Background: The increasing use of magnetic resonance imaging (MRI) in brain researches has led to growing concern over incidental findings (IFs). To establish a practical management protocol for IFs, it is useful to know the actual prevalence and problems of IF management. In the present study, we report the prevalence proportion and some handling problems of IFs in healthy Japanese children, and suggest a management protocol from ethical and practical standpoints.
Methods: Between 2006 and 2008, 120 healthy children aged 5-8 years participated in a structural MRI study conducted in a pediatric cohort in Japan. All MRI images were reviewed by a pediatric neurologist, and detected IFs were classified into 4 categories.
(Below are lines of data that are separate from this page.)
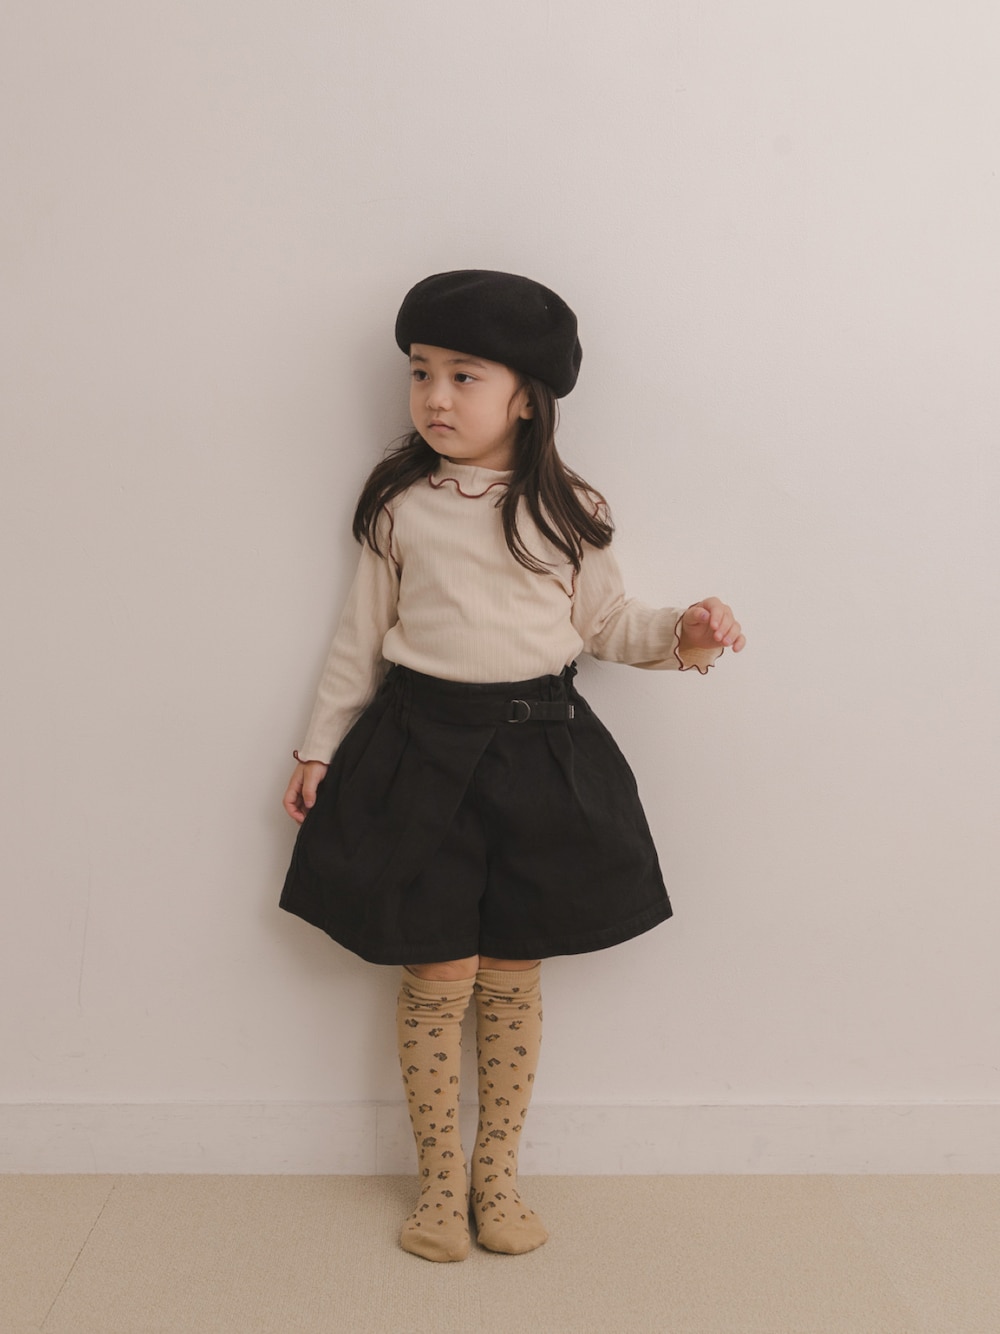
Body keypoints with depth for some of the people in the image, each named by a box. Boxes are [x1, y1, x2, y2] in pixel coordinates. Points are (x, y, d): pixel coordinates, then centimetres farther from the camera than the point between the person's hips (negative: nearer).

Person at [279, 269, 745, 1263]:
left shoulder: (563, 511, 2)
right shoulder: (399, 508, 2)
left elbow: (604, 621, 10)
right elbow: (361, 638, 8)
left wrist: (681, 634, -8)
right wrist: (320, 747, 9)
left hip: (540, 750, 1)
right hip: (422, 747, 0)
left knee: (513, 976, 9)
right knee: (437, 975, 2)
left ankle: (497, 1173, 27)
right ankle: (438, 1179, 22)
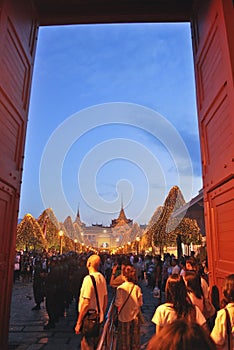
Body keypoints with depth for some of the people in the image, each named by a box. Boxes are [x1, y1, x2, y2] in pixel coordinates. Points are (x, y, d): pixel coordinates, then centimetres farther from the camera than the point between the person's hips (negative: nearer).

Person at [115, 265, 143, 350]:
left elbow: (118, 303, -14)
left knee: (124, 340, 15)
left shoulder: (120, 288, -19)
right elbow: (140, 303, -5)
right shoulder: (137, 288, -12)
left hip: (124, 317, -2)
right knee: (134, 339, 18)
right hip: (135, 317, 2)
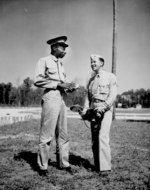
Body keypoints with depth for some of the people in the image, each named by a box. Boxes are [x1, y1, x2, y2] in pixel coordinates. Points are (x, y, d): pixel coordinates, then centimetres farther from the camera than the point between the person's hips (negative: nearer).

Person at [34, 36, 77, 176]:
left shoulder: (60, 65, 22)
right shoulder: (44, 61, -1)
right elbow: (38, 80, -12)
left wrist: (69, 87, 2)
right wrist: (58, 84, -14)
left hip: (61, 99, 8)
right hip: (50, 98, -8)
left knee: (63, 134, 10)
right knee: (47, 134, -4)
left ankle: (63, 163, 19)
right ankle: (43, 166, 6)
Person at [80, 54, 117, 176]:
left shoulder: (110, 77, 2)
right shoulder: (91, 80, 18)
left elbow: (113, 95, -7)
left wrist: (103, 107, -19)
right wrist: (85, 110, 3)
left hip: (105, 110, -6)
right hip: (93, 111, 6)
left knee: (102, 137, -17)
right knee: (94, 139, 4)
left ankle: (105, 167, -13)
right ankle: (97, 165, 12)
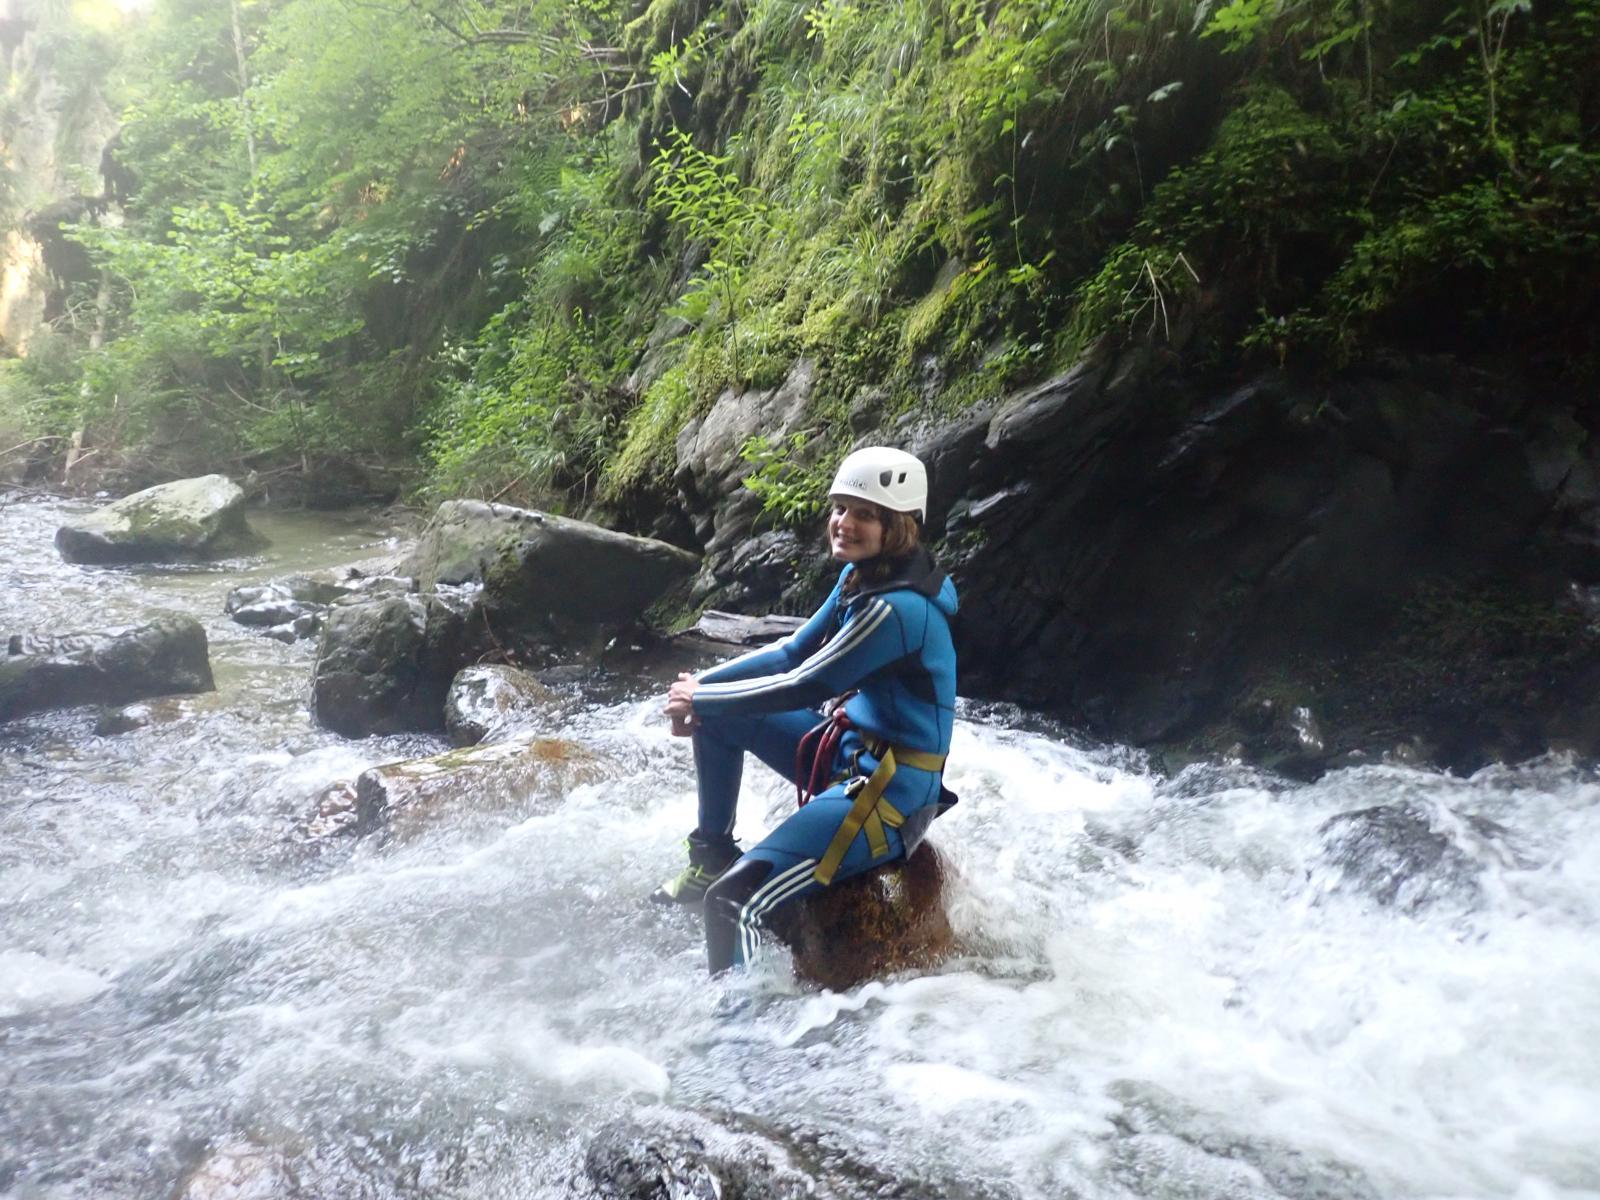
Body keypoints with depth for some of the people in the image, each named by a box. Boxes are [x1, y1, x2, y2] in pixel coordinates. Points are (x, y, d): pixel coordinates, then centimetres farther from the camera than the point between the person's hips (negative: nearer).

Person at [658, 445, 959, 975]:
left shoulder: (898, 609, -25)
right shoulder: (860, 576, 4)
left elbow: (805, 687, -22)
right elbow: (793, 651, 11)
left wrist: (700, 700, -10)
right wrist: (701, 685, -1)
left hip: (888, 794, -10)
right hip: (846, 748, 10)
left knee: (734, 901, -24)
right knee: (717, 715, 17)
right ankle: (712, 857, 26)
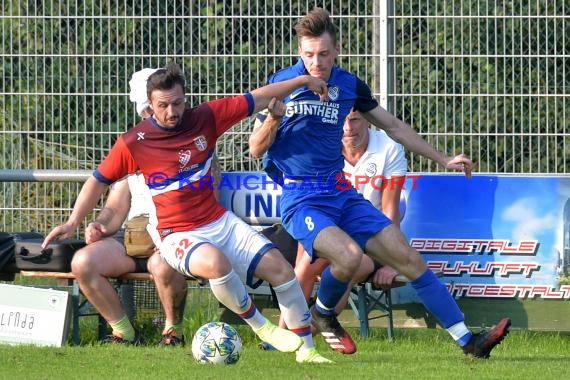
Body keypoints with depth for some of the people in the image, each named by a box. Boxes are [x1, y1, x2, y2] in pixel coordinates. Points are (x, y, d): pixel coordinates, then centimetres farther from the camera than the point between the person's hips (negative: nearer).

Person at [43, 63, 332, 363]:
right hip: (180, 235, -5)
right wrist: (73, 222, 3)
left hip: (221, 223, 5)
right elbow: (99, 180, 6)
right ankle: (259, 326, -14)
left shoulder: (206, 118, 1)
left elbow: (257, 100, 8)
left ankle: (305, 348, 6)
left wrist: (303, 81, 12)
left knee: (279, 268, -8)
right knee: (215, 262, -37)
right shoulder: (133, 143, -7)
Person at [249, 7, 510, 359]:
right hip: (301, 199, -5)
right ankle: (323, 315, 2)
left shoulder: (350, 85, 7)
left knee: (408, 257, -3)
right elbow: (256, 149, -4)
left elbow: (393, 127, 20)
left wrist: (443, 159, 20)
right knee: (349, 255, -31)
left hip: (341, 193, 5)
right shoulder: (282, 84, -6)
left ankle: (468, 341, 1)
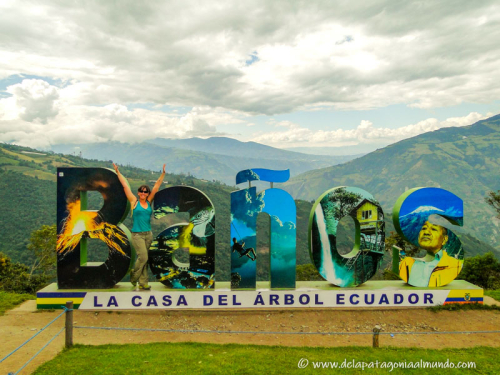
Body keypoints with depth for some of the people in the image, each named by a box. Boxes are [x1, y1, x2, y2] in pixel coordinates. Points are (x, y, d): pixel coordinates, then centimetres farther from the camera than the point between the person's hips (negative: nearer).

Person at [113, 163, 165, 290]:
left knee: (143, 259, 9)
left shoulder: (149, 202, 7)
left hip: (148, 234, 4)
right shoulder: (134, 202, -1)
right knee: (143, 257, -11)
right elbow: (125, 185, 0)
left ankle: (143, 283, 16)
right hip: (137, 235, -4)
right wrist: (118, 172, 1)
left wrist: (163, 173, 6)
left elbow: (156, 186, 7)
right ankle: (134, 276, 15)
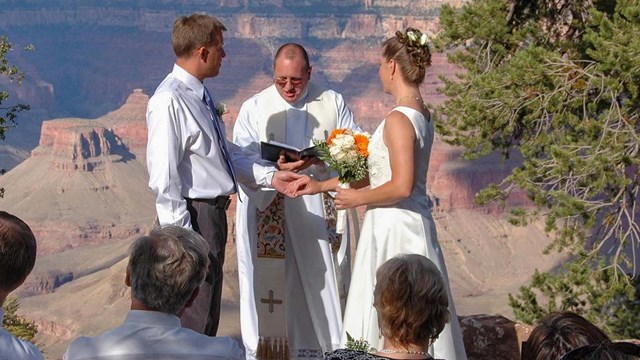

Results: IFs of all categories were detected in 40 of the 110 participants (36.4%) for whom T2-weighted or 3D-T1-weighted images were available. Findings of sinusitis and/or otitis media were most frequent (26.4%). Excluding these findings, the prevalence of IFs was still 10.9% (12 findings): 9 findings were categorized as "no referral" (8.2%), 2 as "routine referral" (1.8%), 1 as "urgent referral" (0.9%), and 0 as "immediate referral" (0.0%). In "routine referral" category, only one participant was referred for further examinations.
Conclusions: Although the prevalence of IFs was high, the proportion of those requiring further examination was low. This result revealed a fairly high false-positive rate and suggested that evaluating equivocal findings was the most difficult part of IF management. A management protocol needs to include a process to properly assess the clinical importance of findings.